----- Extract provided

Re: writing output files in hadoop streaming

Posted by Yuri Pradkin <yu...@ISI.EDU>.

Well, in our case the reducer munches key-value pairs to
generate images; it's conceivable that we'll have other
reducers in the future to do other interesting things.
So, it would be impractical to move all that code into
a RecordWriter.  We don't want to have a new  RecordWriter 
for each new job, and we'd like to keep our processing 
code in languages other than Java, which is the only reason
to use streaming, right?


Do you think it would be a good solution to come up with a 
"generic" version of a record writer that would take as 
input, say: 
	<filename, filesize, rawbytes[filesize]> 
and do the actual writing?

Will the Hadoop guarantee that only one "filename" will be 
created/written to even if there are racing tasks and the 
file will not be corrupted?

And what about memory requirements? -- When filesize is large,
would it have to be all stored in memory before it's written,
or Hadoop will cache it in a temp file?

Thanks much for your input.

  -Yuri 

On Mon, Jan 14, 2008 at 01:06:13PM -0800, Runping Qi wrote:
> 
> One way to achieve your goal is to implement your own
> OutputFormat/RecordWriter classes. 
> Your reducer will emit all the key/value pairs as in the normal case.
> In your record writer class can open multiple output files and dispatch
> the key/value to appropriate files based on the actual values.
> This way, the Hadoop framework takes care of all the issues related the
> namespace and the necessary cleanup of the output files.

----------
----- Dataset entries

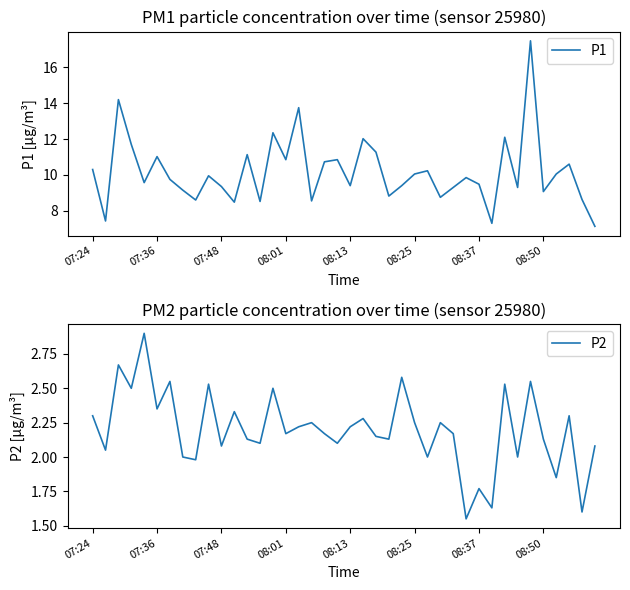

Where does the P1 series first go above 9?

07:24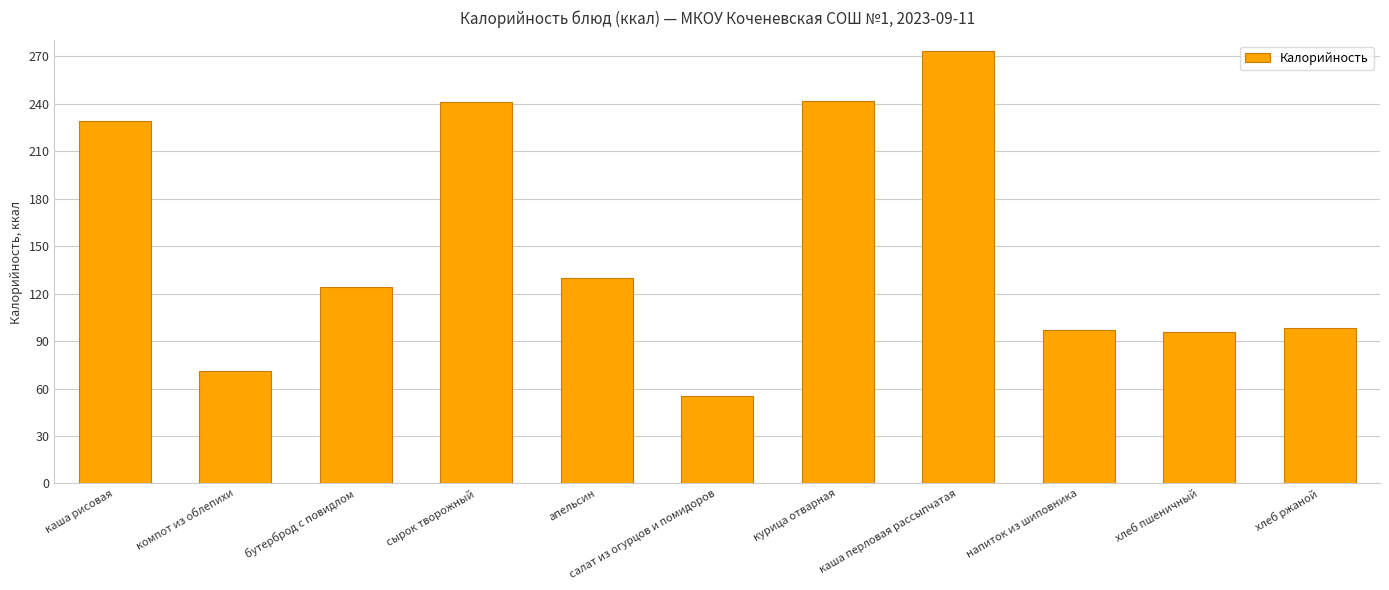

What is the change in value from компот из облепихи to хлеб пшеничный?

+25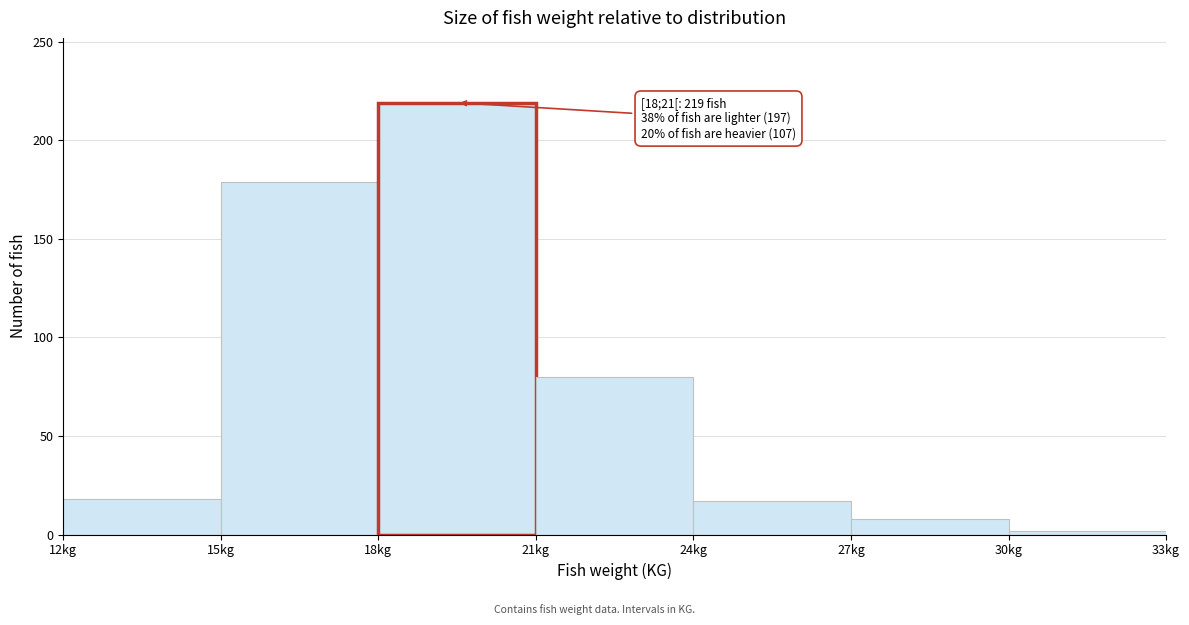

Which range on the x-axis has the tallest bar?

18 to 21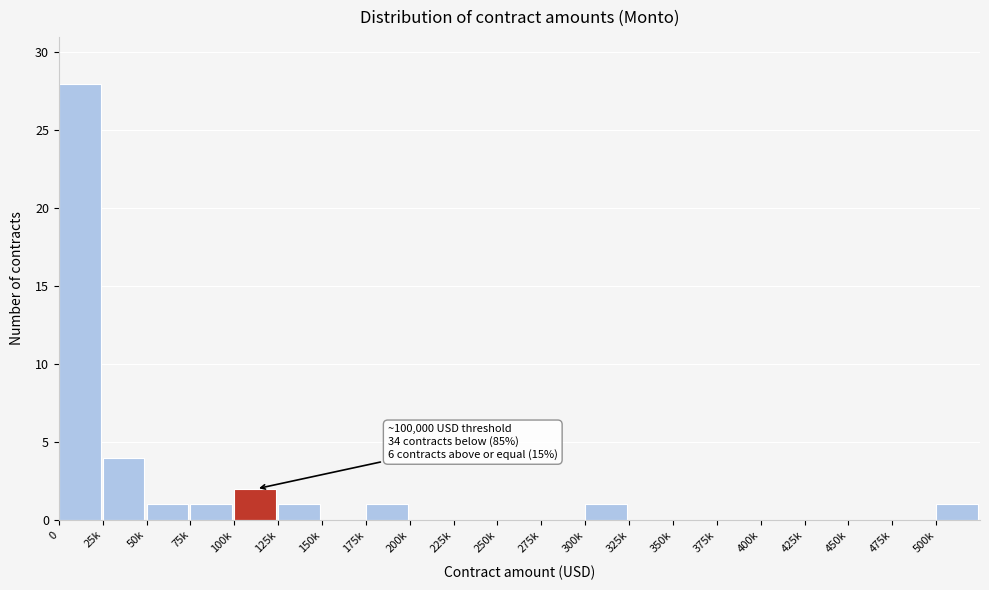

Reading left to right, what are all the values shown in this chart?

0=28	25k=4	50k=1	75k=1	100k=2	125k=1	150k=0	175k=1	200k=0	225k=0	250k=0	275k=0	300k=1	325k=0	350k=0	375k=0	400k=0	425k=0	450k=0	475k=0	500k=1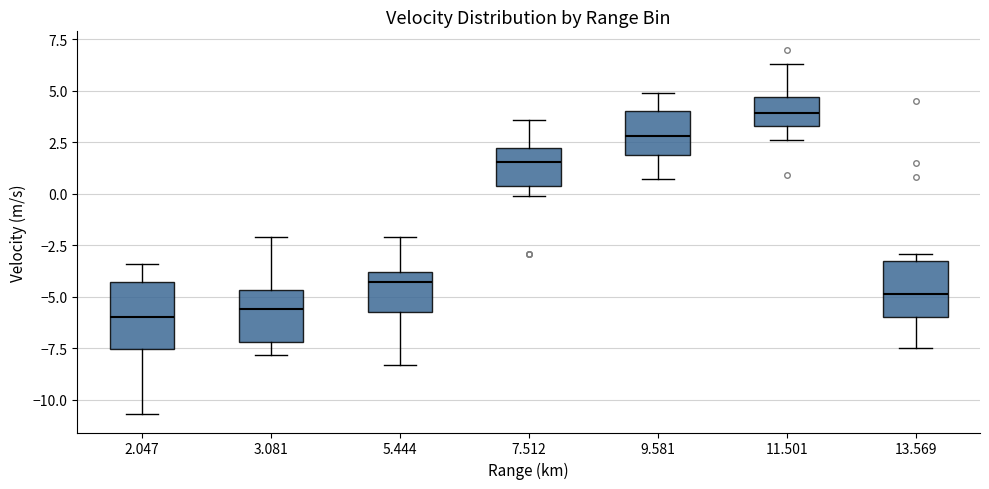

Which box is the tallest, from its lower edge to its upper edge?

2.047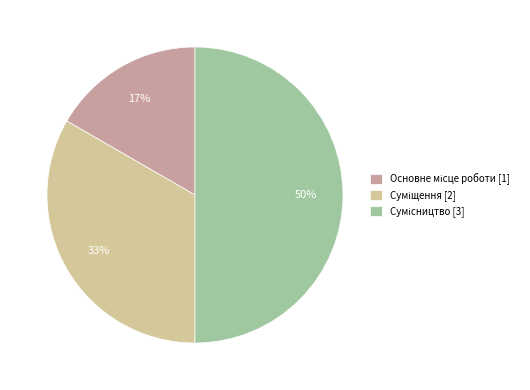

To the nearest percent, what is the difference between the largest and smallest slice percentages?

33%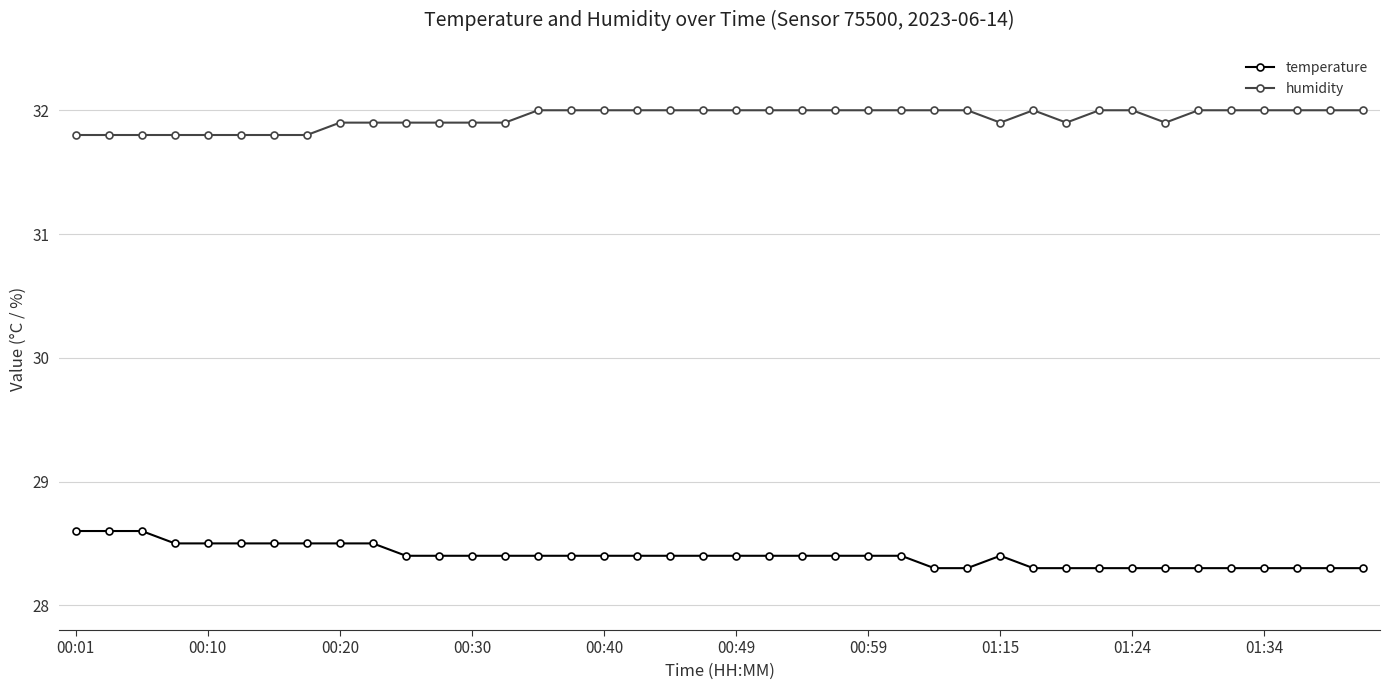

What are all the series names shown in the legend?

temperature, humidity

----------

Tasks for this exercise >>
1) Answer each question from the Hadoop streaming post.
(a) What does the reducer generate in Yuri's case?
(b) Which classes does Runping Qi suggest implementing?
(c) What three items would the proposed generic record writer take as input?
2) For each statement, say whether the Hadoop streaming post supports it, and quote the words that decide it.
(a) Yuri wants the processing code kept in Java only.
(b) With Runping Qi's approach, the reducer emits key/value pairs as it normally would.
(c) Yuri asks whether Hadoop might cache a large file in a temp file.
3) Translate this sentence from the Hadoop streaming post into Spanish: "One way to achieve your goal is to implement your own OutputFormat/RecordWriter classes."
The records stand apart from the Hadoop streaming post.

Answers given >>
1)
(a) Images.
(b) Custom OutputFormat/RecordWriter classes.
(c) filename, filesize, and rawbytes[filesize].

2)
(a) No: "we'd like to keep our processing code in languages other than Java"
(b) Yes: "Your reducer will emit all the key/value pairs as in the normal case."
(c) Yes: "or Hadoop will cache it in a temp file?"

3) Una forma de lograr tu objetivo es implementar tus propias clases OutputFormat/RecordWriter.